Structure and Implementation
The BMPT consists of five independent prediction modules called “transformers”, namely:
- the EC-based transformer
- the CYP450 (phase I) transformer
- the phase II transformer
- the human gut microbial transformer
- the environmental microbial transformer (See Fig. 1).
- a biotransformation database (called MetXBioDB) containing detailed annotations of experimentally confirmed metabolic reactions
- a reaction knowledgebase containing generic biotransformation rules, preference rules, and other constraints for metabolism prediction
- a reasoning engine that implements both generic and transformer-specific algorithms for metabolite prediction and selection.
A comprehensive evaluation of BioTransformer showed that it was able accurately predict human and human gut metabolism of a diverse set of compounds (See Fig. 2), ranging from endogenous molecules (e.g. glycerophospholipids) to xenobiotics (e.g. pharmaceuticals, pesticides, and other environmental contaminants). Moreover, it was able to outperform two state-of-the-art commercially available tools (Meteor Nexus and ADMET Predictor), with precision and recall values up to 7 times better than those obtained for Meteor Nexus or ADMET Predictor on the same sets of pharmaceuticals, pesticides, phytochemicals or endobiotics under similar or identical constraints. Furthermore BioTransformer was able to reproduce 100% of the transformations and metabolites predicted by the EAWAG Pathway Prediction system.

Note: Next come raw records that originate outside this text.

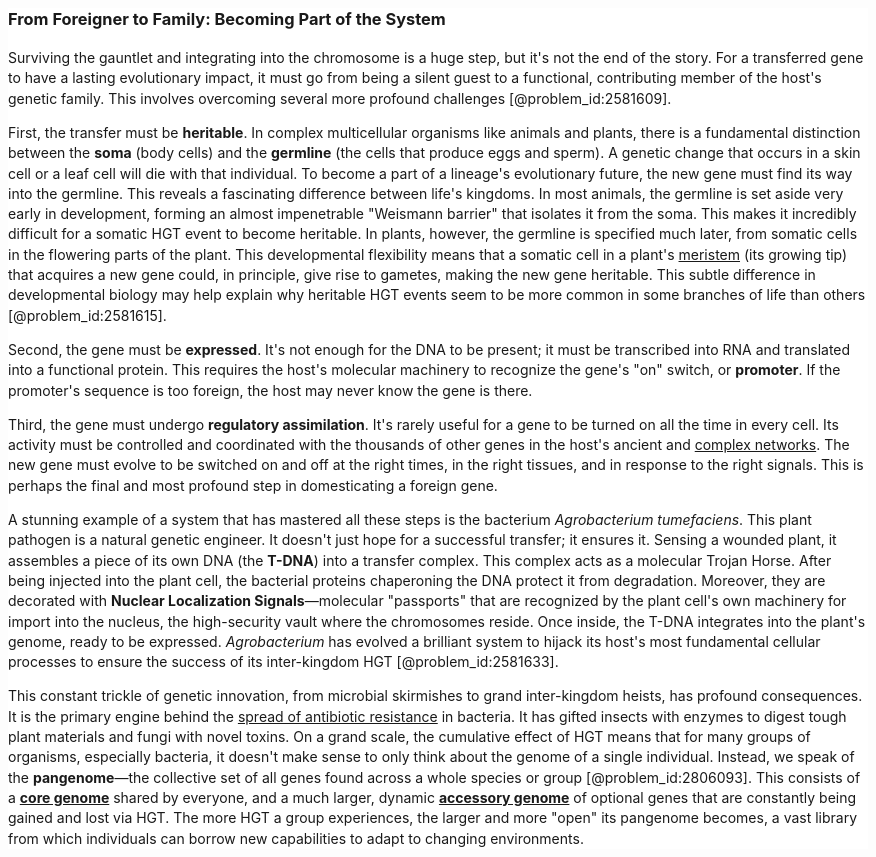 ### From Foreigner to Family: Becoming Part of the System

Surviving the gauntlet and integrating into the chromosome is a huge step, but it's not the end of the story. For a transferred gene to have a lasting evolutionary impact, it must go from being a silent guest to a functional, contributing member of the host's genetic family. This involves overcoming several more profound challenges [@problem_id:2581609].

First, the transfer must be **heritable**. In complex multicellular organisms like animals and plants, there is a fundamental distinction between the **soma** (body cells) and the **germline** (the cells that produce eggs and sperm). A genetic change that occurs in a skin cell or a leaf cell will die with that individual. To become a part of a lineage's evolutionary future, the new gene must find its way into the germline. This reveals a fascinating difference between life's kingdoms. In most animals, the germline is set aside very early in development, forming an almost impenetrable "Weismann barrier" that isolates it from the soma. This makes it incredibly difficult for a somatic HGT event to become heritable. In plants, however, the germline is specified much later, from somatic cells in the flowering parts of the plant. This developmental flexibility means that a somatic cell in a plant's [meristem](@article_id:175629) (its growing tip) that acquires a new gene could, in principle, give rise to gametes, making the new gene heritable. This subtle difference in developmental biology may help explain why heritable HGT events seem to be more common in some branches of life than others [@problem_id:2581615].

Second, the gene must be **expressed**. It's not enough for the DNA to be present; it must be transcribed into RNA and translated into a functional protein. This requires the host's molecular machinery to recognize the gene's "on" switch, or **promoter**. If the promoter's sequence is too foreign, the host may never know the gene is there.

Third, the gene must undergo **regulatory assimilation**. It's rarely useful for a gene to be turned on all the time in every cell. Its activity must be controlled and coordinated with the thousands of other genes in the host's ancient and [complex networks](@article_id:261201). The new gene must evolve to be switched on and off at the right times, in the right tissues, and in response to the right signals. This is perhaps the final and most profound step in domesticating a foreign gene.

A stunning example of a system that has mastered all these steps is the bacterium *Agrobacterium tumefaciens*. This plant pathogen is a natural genetic engineer. It doesn't just hope for a successful transfer; it ensures it. Sensing a wounded plant, it assembles a piece of its own DNA (the **T-DNA**) into a transfer complex. This complex acts as a molecular Trojan Horse. After being injected into the plant cell, the bacterial proteins chaperoning the DNA protect it from degradation. Moreover, they are decorated with **Nuclear Localization Signals**—molecular "passports" that are recognized by the plant cell's own machinery for import into the nucleus, the high-security vault where the chromosomes reside. Once inside, the T-DNA integrates into the plant's genome, ready to be expressed. *Agrobacterium* has evolved a brilliant system to hijack its host's most fundamental cellular processes to ensure the success of its inter-kingdom HGT [@problem_id:2581633].

This constant trickle of genetic innovation, from microbial skirmishes to grand inter-kingdom heists, has profound consequences. It is the primary engine behind the [spread of antibiotic resistance](@article_id:151434) in bacteria. It has gifted insects with enzymes to digest tough plant materials and fungi with novel toxins. On a grand scale, the cumulative effect of HGT means that for many groups of organisms, especially bacteria, it doesn't make sense to only think about the genome of a single individual. Instead, we speak of the **pangenome**—the collective set of all genes found across a whole species or group [@problem_id:2806093]. This consists of a **[core genome](@article_id:175064)** shared by everyone, and a much larger, dynamic **[accessory genome](@article_id:194568)** of optional genes that are constantly being gained and lost via HGT. The more HGT a group experiences, the larger and more "open" its pangenome becomes, a vast library from which individuals can borrow new capabilities to adapt to changing environments.
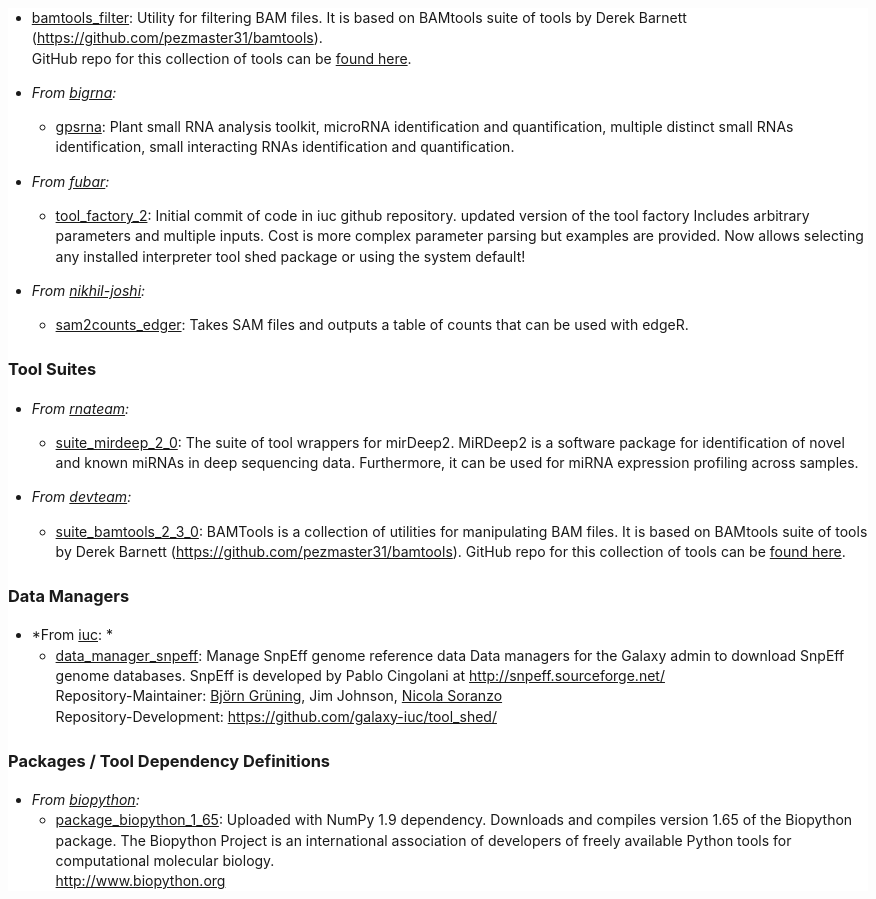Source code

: * [bamtools_filter](https://toolshed.g2.bx.psu.edu/view/devteam/bamtools_filter): Utility for filtering BAM files. It is based on BAMtools suite of tools by Derek Barnett (https://github.com/pezmaster31/bamtools). <br />
    GitHub repo for this collection of tools can be [found here](https://github.com/galaxyproject/tools-devteam/tree/master/tool_collections/bamtools/bamtools_filter).

* *From [bigrna](https://toolshed.g2.bx.psu.edu/view/bigrna):*
  * [gpsrna](https://toolshed.g2.bx.psu.edu/view/bigrna/gpsrna): Plant small RNA analysis toolkit, microRNA identification and quantification, multiple distinct small RNAs identification, small interacting RNAs identification and quantification.

* *From [fubar](https://toolshed.g2.bx.psu.edu/view/fubar):*
  * [tool_factory_2](https://toolshed.g2.bx.psu.edu/view/fubar/tool_factory_2): Initial commit of code in iuc github repository. updated version of the tool factory  Includes arbitrary parameters and multiple inputs. Cost is more complex parameter parsing but examples are provided. Now allows selecting any installed interpreter tool shed package or using the system default!

* *From [nikhil-joshi](https://toolshed.g2.bx.psu.edu/view/nikhil-joshi):*
  * [sam2counts_edger](https://toolshed.g2.bx.psu.edu/view/nikhil-joshi/sam2counts_edger): Takes SAM files and outputs a table of counts that can be used with edgeR. 

### Tool Suites

* *From [rnateam](https://toolshed.g2.bx.psu.edu/view/rnateam):*
  * [suite_mirdeep_2_0](https://toolshed.g2.bx.psu.edu/view/rnateam/suite_mirdeep_2_0): The suite of tool wrappers for mirDeep2. MiRDeep2 is a software package for identification of novel and known miRNAs in deep sequencing data. Furthermore, it can be used for miRNA expression profiling across samples.

* *From [devteam](https://toolshed.g2.bx.psu.edu/view/devteam):*
  * [suite_bamtools_2_3_0](https://toolshed.g2.bx.psu.edu/view/devteam/suite_bamtools_2_3_0):  BAMTools is a collection of utilities for manipulating BAM files. It is based on BAMtools suite of tools by Derek Barnett (https://github.com/pezmaster31/bamtools). 
      GitHub repo for this collection of tools can be [found here](https://github.com/galaxyproject/tools-devteam/tree/master/tool_collections/bamtools).

### Data Managers

* *From [iuc](https://toolshed.g2.bx.psu.edu/view/iuc/): *
  * [data_manager_snpeff](https://toolshed.g2.bx.psu.edu/view/iuc/data_manager_snpeff): Manage SnpEff genome reference data Data managers for the Galaxy admin to download SnpEff genome databases. 
      SnpEff is developed by Pablo Cingolani at http://snpeff.sourceforge.net/ <br />
      Repository-Maintainer: [Björn Grüning](/src/BjoernGruening/index.md), Jim Johnson, [Nicola Soranzo](/src/NicolaSoranzo/index.md)<br />
      Repository-Development: https://github.com/galaxy-iuc/tool_shed/

### Packages / Tool Dependency Definitions

* *From [biopython](https://toolshed.g2.bx.psu.edu/view/biopython):*
  * [package_biopython_1_65](https://toolshed.g2.bx.psu.edu/view/biopython/package_biopython_1_65): Uploaded with NumPy 1.9 dependency. Downloads and compiles version 1.65 of the Biopython package.  The Biopython Project is an international association of developers of freely available Python tools for computational molecular biology.<br />
      http://www.biopython.org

Using mass spectrometry data obtained from a rat experimental study with epicatechin supplementation, BioTransformer was also able to correctly identify 39 previously reported epicatechin metabolites via its Metabolism Identification Tool, and suggest 28 potential metabolites, 17 of which matched nine monoisotopic masses for which no evidence of a previous report could be found (See Fig. 3).